Work request - Could you write out the records exactly as they are given?

Input material -

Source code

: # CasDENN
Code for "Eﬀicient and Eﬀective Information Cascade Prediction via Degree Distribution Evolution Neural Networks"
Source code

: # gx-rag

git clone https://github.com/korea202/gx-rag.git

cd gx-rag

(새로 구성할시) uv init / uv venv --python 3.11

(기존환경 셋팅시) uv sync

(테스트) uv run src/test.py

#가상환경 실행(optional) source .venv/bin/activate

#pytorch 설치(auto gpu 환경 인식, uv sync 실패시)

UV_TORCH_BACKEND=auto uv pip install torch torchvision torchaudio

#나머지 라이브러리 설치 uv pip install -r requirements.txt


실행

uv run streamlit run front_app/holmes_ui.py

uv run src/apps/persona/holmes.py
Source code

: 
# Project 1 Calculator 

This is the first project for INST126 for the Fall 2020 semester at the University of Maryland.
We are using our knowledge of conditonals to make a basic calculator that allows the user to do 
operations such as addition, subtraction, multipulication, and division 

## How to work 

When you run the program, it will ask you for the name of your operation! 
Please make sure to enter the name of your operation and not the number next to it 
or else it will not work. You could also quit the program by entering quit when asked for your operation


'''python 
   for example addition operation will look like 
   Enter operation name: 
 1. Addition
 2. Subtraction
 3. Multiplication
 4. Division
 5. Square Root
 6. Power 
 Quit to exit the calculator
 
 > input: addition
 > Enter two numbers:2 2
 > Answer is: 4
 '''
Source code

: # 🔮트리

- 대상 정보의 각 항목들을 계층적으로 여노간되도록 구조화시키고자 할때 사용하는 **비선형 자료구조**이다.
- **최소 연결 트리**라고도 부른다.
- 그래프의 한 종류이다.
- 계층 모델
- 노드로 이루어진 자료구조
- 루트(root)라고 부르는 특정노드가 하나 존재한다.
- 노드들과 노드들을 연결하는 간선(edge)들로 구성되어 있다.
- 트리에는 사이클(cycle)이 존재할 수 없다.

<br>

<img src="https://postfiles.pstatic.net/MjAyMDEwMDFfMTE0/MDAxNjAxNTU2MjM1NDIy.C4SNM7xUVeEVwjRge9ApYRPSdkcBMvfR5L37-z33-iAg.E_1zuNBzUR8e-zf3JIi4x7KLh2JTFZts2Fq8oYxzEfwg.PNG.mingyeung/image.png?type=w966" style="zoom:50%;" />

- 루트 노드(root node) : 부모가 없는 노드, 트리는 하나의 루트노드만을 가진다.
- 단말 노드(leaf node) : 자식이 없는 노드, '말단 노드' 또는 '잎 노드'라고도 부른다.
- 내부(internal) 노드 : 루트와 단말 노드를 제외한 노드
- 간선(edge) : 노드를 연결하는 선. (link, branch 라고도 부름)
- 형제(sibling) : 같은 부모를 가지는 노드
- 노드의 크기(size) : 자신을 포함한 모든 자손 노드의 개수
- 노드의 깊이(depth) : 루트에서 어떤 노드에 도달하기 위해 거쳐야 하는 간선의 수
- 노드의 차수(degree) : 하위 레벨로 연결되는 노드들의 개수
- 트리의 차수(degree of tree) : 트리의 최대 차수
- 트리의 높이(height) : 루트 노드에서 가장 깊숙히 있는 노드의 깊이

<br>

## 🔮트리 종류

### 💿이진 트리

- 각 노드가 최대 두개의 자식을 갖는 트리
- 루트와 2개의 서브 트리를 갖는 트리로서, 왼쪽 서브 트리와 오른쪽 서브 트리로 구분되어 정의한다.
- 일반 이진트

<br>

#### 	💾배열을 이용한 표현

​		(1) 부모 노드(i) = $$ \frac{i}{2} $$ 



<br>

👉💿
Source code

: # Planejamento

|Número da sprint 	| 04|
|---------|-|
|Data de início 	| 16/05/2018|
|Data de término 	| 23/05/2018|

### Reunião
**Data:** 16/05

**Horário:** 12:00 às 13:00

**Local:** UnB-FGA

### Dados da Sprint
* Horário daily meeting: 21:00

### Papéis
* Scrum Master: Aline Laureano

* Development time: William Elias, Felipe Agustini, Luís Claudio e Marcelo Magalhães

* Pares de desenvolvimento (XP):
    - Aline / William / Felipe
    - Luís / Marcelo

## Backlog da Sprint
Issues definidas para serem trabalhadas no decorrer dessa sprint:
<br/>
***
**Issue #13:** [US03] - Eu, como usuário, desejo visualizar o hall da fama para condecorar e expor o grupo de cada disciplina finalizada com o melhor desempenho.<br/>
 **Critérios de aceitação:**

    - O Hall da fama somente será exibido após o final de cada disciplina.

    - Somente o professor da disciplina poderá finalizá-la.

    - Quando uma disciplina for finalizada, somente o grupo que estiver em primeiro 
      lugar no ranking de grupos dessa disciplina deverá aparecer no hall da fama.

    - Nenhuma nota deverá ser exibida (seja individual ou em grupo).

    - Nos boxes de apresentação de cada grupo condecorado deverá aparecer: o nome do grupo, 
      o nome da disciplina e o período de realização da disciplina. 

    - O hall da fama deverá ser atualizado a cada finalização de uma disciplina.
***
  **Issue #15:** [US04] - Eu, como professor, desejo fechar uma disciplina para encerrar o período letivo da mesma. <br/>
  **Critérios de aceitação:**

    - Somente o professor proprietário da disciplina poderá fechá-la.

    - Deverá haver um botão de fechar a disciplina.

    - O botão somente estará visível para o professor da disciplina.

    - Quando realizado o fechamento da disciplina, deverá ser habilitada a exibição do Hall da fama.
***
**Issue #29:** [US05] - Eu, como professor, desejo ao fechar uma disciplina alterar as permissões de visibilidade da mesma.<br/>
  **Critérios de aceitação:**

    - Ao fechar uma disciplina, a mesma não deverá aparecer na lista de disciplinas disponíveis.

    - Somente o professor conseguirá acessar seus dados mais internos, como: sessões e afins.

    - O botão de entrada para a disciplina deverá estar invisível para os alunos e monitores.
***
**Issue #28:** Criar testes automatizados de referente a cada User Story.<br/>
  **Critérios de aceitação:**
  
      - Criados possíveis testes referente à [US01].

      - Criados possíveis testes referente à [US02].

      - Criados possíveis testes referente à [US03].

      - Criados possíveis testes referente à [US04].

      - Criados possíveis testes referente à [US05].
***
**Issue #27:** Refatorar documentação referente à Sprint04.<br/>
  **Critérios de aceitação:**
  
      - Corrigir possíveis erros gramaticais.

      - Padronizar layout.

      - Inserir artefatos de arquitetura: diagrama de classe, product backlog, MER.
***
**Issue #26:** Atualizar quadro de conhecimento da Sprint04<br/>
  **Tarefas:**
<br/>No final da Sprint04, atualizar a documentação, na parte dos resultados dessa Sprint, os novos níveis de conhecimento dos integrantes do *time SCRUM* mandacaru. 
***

Expected answer -
Source code

: # CasDENN
Code for "Eﬀicient and Eﬀective Information Cascade Prediction via Degree Distribution Evolution Neural Networks"
Source code

: # gx-rag

git clone https://github.com/korea202/gx-rag.git

cd gx-rag

(새로 구성할시) uv init / uv venv --python 3.11

(기존환경 셋팅시) uv sync

(테스트) uv run src/test.py

#가상환경 실행(optional) source .venv/bin/activate

#pytorch 설치(auto gpu 환경 인식, uv sync 실패시)

UV_TORCH_BACKEND=auto uv pip install torch torchvision torchaudio

#나머지 라이브러리 설치 uv pip install -r requirements.txt


실행

uv run streamlit run front_app/holmes_ui.py

uv run src/apps/persona/holmes.py
Source code

: 
# Project 1 Calculator 

This is the first project for INST126 for the Fall 2020 semester at the University of Maryland.
We are using our knowledge of conditonals to make a basic calculator that allows the user to do 
operations such as addition, subtraction, multipulication, and division 

## How to work 

When you run the program, it will ask you for the name of your operation! 
Please make sure to enter the name of your operation and not the number next to it 
or else it will not work. You could also quit the program by entering quit when asked for your operation


'''python 
   for example addition operation will look like 
   Enter operation name: 
 1. Addition
 2. Subtraction
 3. Multiplication
 4. Division
 5. Square Root
 6. Power 
 Quit to exit the calculator
 
 > input: addition
 > Enter two numbers:2 2
 > Answer is: 4
 '''
Source code

: # 🔮트리

- 대상 정보의 각 항목들을 계층적으로 여노간되도록 구조화시키고자 할때 사용하는 **비선형 자료구조**이다.
- **최소 연결 트리**라고도 부른다.
- 그래프의 한 종류이다.
- 계층 모델
- 노드로 이루어진 자료구조
- 루트(root)라고 부르는 특정노드가 하나 존재한다.
- 노드들과 노드들을 연결하는 간선(edge)들로 구성되어 있다.
- 트리에는 사이클(cycle)이 존재할 수 없다.

<br>

<img src="https://postfiles.pstatic.net/MjAyMDEwMDFfMTE0/MDAxNjAxNTU2MjM1NDIy.C4SNM7xUVeEVwjRge9ApYRPSdkcBMvfR5L37-z33-iAg.E_1zuNBzUR8e-zf3JIi4x7KLh2JTFZts2Fq8oYxzEfwg.PNG.mingyeung/image.png?type=w966" style="zoom:50%;" />

- 루트 노드(root node) : 부모가 없는 노드, 트리는 하나의 루트노드만을 가진다.
- 단말 노드(leaf node) : 자식이 없는 노드, '말단 노드' 또는 '잎 노드'라고도 부른다.
- 내부(internal) 노드 : 루트와 단말 노드를 제외한 노드
- 간선(edge) : 노드를 연결하는 선. (link, branch 라고도 부름)
- 형제(sibling) : 같은 부모를 가지는 노드
- 노드의 크기(size) : 자신을 포함한 모든 자손 노드의 개수
- 노드의 깊이(depth) : 루트에서 어떤 노드에 도달하기 위해 거쳐야 하는 간선의 수
- 노드의 차수(degree) : 하위 레벨로 연결되는 노드들의 개수
- 트리의 차수(degree of tree) : 트리의 최대 차수
- 트리의 높이(height) : 루트 노드에서 가장 깊숙히 있는 노드의 깊이

<br>

## 🔮트리 종류

### 💿이진 트리

- 각 노드가 최대 두개의 자식을 갖는 트리
- 루트와 2개의 서브 트리를 갖는 트리로서, 왼쪽 서브 트리와 오른쪽 서브 트리로 구분되어 정의한다.
- 일반 이진트

<br>

#### 	💾배열을 이용한 표현

​		(1) 부모 노드(i) = $$ \frac{i}{2} $$ 



<br>

👉💿
Source code

: # Planejamento

|Número da sprint 	| 04|
|---------|-|
|Data de início 	| 16/05/2018|
|Data de término 	| 23/05/2018|

### Reunião
**Data:** 16/05

**Horário:** 12:00 às 13:00

**Local:** UnB-FGA

### Dados da Sprint
* Horário daily meeting: 21:00

### Papéis
* Scrum Master: Aline Laureano

* Development time: William Elias, Felipe Agustini, Luís Claudio e Marcelo Magalhães

* Pares de desenvolvimento (XP):
    - Aline / William / Felipe
    - Luís / Marcelo

## Backlog da Sprint
Issues definidas para serem trabalhadas no decorrer dessa sprint:
<br/>
***
**Issue #13:** [US03] - Eu, como usuário, desejo visualizar o hall da fama para condecorar e expor o grupo de cada disciplina finalizada com o melhor desempenho.<br/>
 **Critérios de aceitação:**

    - O Hall da fama somente será exibido após o final de cada disciplina.

    - Somente o professor da disciplina poderá finalizá-la.

    - Quando uma disciplina for finalizada, somente o grupo que estiver em primeiro 
      lugar no ranking de grupos dessa disciplina deverá aparecer no hall da fama.

    - Nenhuma nota deverá ser exibida (seja individual ou em grupo).

    - Nos boxes de apresentação de cada grupo condecorado deverá aparecer: o nome do grupo, 
      o nome da disciplina e o período de realização da disciplina. 

    - O hall da fama deverá ser atualizado a cada finalização de uma disciplina.
***
  **Issue #15:** [US04] - Eu, como professor, desejo fechar uma disciplina para encerrar o período letivo da mesma. <br/>
  **Critérios de aceitação:**

    - Somente o professor proprietário da disciplina poderá fechá-la.

    - Deverá haver um botão de fechar a disciplina.

    - O botão somente estará visível para o professor da disciplina.

    - Quando realizado o fechamento da disciplina, deverá ser habilitada a exibição do Hall da fama.
***
**Issue #29:** [US05] - Eu, como professor, desejo ao fechar uma disciplina alterar as permissões de visibilidade da mesma.<br/>
  **Critérios de aceitação:**

    - Ao fechar uma disciplina, a mesma não deverá aparecer na lista de disciplinas disponíveis.

    - Somente o professor conseguirá acessar seus dados mais internos, como: sessões e afins.

    - O botão de entrada para a disciplina deverá estar invisível para os alunos e monitores.
***
**Issue #28:** Criar testes automatizados de referente a cada User Story.<br/>
  **Critérios de aceitação:**
  
      - Criados possíveis testes referente à [US01].

      - Criados possíveis testes referente à [US02].

      - Criados possíveis testes referente à [US03].

      - Criados possíveis testes referente à [US04].

      - Criados possíveis testes referente à [US05].
***
**Issue #27:** Refatorar documentação referente à Sprint04.<br/>
  **Critérios de aceitação:**
  
      - Corrigir possíveis erros gramaticais.

      - Padronizar layout.

      - Inserir artefatos de arquitetura: diagrama de classe, product backlog, MER.
***
**Issue #26:** Atualizar quadro de conhecimento da Sprint04<br/>
  **Tarefas:**
<br/>No final da Sprint04, atualizar a documentação, na parte dos resultados dessa Sprint, os novos níveis de conhecimento dos integrantes do *time SCRUM* mandacaru. 
***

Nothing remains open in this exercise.